(EXCERPT Opens)
There were more men than women on board. However, more women survived the shipwreck (the survival rate is almost 75% for women compared to only 20% for men!).

We can read in wikipedia that a "women and children first" protocol was implemented for boarding lifeboats. Therefore, apart from women, younger people had an advantage. With that in mind, let's see the age distribution.

2. Age

men = train_df[train_df['Sex']  == 'male']
women = train_df[train_df['Sex']  == 'female']
fig, (ax1, ax2, ax3) = plt.subplots(1, 3, figsize = (13, 4))
sns.distplot(train_df[train_df['Survived'] == 1]['Age'].dropna(), bins = 20, label = 'Survived', ax = ax1, kde = True)
sns.distplot(train_df[train_df['Survived'] == 0]['Age'].dropna(), bins = 20, label = 'Deceased', ax = ax1, kde = True)
ax1.legend()
(EXCERPT Closes)
(DATA Opens)
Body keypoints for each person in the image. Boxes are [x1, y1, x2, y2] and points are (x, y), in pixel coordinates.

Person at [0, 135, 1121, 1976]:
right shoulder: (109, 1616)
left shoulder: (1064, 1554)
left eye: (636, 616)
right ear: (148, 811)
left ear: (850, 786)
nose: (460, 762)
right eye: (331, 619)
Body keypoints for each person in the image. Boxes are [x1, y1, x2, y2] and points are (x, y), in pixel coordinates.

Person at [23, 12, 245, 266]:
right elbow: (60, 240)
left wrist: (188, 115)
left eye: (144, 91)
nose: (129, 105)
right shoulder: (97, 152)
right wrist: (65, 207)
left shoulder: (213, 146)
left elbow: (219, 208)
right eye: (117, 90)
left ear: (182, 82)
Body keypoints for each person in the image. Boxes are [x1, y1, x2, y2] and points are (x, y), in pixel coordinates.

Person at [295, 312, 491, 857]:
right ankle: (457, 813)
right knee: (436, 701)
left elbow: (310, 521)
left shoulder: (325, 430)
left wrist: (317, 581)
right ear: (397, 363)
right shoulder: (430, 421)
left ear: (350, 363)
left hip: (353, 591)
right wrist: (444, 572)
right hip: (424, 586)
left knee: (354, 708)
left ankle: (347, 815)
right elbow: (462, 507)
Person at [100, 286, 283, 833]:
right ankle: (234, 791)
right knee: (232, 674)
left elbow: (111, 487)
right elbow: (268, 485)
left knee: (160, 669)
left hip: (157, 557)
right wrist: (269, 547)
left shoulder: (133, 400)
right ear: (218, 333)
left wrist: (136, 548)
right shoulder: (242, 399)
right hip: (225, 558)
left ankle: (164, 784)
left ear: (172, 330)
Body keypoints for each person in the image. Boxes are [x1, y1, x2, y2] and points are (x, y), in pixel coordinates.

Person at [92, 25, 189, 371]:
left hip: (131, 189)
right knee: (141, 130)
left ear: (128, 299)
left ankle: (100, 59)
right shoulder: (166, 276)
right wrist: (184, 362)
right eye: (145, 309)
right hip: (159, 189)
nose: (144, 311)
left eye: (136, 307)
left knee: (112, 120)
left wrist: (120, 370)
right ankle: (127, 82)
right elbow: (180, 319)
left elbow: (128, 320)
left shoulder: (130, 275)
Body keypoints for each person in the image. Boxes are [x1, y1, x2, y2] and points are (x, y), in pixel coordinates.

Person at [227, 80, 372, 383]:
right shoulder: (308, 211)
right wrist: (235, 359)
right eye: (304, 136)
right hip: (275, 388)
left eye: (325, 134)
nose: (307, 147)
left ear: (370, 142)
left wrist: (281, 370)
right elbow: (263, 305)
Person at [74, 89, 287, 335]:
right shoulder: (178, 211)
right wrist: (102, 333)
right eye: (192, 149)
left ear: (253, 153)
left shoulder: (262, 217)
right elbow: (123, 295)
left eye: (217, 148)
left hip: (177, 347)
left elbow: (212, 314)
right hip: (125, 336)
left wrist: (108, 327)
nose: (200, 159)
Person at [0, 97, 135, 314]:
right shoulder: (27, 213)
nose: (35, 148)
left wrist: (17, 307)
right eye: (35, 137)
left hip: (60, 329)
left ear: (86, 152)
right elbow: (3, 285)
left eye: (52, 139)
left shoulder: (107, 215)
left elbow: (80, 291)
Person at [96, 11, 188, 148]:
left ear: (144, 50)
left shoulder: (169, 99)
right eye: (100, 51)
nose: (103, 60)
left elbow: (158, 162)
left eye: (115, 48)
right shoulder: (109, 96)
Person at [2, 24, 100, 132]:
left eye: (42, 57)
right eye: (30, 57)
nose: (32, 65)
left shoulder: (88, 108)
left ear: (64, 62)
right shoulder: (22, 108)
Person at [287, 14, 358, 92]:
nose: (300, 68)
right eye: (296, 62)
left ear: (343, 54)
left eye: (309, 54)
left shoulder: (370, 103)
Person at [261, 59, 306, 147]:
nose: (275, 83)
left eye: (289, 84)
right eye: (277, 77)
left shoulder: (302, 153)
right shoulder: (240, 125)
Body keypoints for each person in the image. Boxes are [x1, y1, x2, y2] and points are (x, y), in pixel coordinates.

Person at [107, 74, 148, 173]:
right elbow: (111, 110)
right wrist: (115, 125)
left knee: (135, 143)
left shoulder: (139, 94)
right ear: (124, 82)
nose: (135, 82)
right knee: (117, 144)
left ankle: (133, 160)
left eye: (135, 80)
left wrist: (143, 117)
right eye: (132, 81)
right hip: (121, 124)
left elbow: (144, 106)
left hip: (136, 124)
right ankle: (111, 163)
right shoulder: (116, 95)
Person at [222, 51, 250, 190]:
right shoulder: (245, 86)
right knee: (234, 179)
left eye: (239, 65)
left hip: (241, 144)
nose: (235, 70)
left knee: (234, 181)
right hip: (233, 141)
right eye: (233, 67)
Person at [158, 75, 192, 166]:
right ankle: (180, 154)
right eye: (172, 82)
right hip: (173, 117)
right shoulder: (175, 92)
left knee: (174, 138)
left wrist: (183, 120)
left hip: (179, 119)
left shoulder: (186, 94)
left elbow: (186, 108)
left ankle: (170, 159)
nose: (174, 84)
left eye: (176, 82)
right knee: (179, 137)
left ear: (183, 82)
(DATA Closes)
Reproduce the shipwreck survival excerpt word for word, including its code lines.

There were more men than women on board. However, more women survived the shipwreck (the survival rate is almost 75% for women compared to only 20% for men!).

We can read in wikipedia that a "women and children first" protocol was implemented for boarding lifeboats. Therefore, apart from women, younger people had an advantage. With that in mind, let's see the age distribution.

2. Age

men = train_df[train_df['Sex']  == 'male']
women = train_df[train_df['Sex']  == 'female']
fig, (ax1, ax2, ax3) = plt.subplots(1, 3, figsize = (13, 4))
sns.distplot(train_df[train_df['Survived'] == 1]['Age'].dropna(), bins = 20, label = 'Survived', ax = ax1, kde = True)
sns.distplot(train_df[train_df['Survived'] == 0]['Age'].dropna(), bins = 20, label = 'Deceased', ax = ax1, kde = True)
ax1.legend()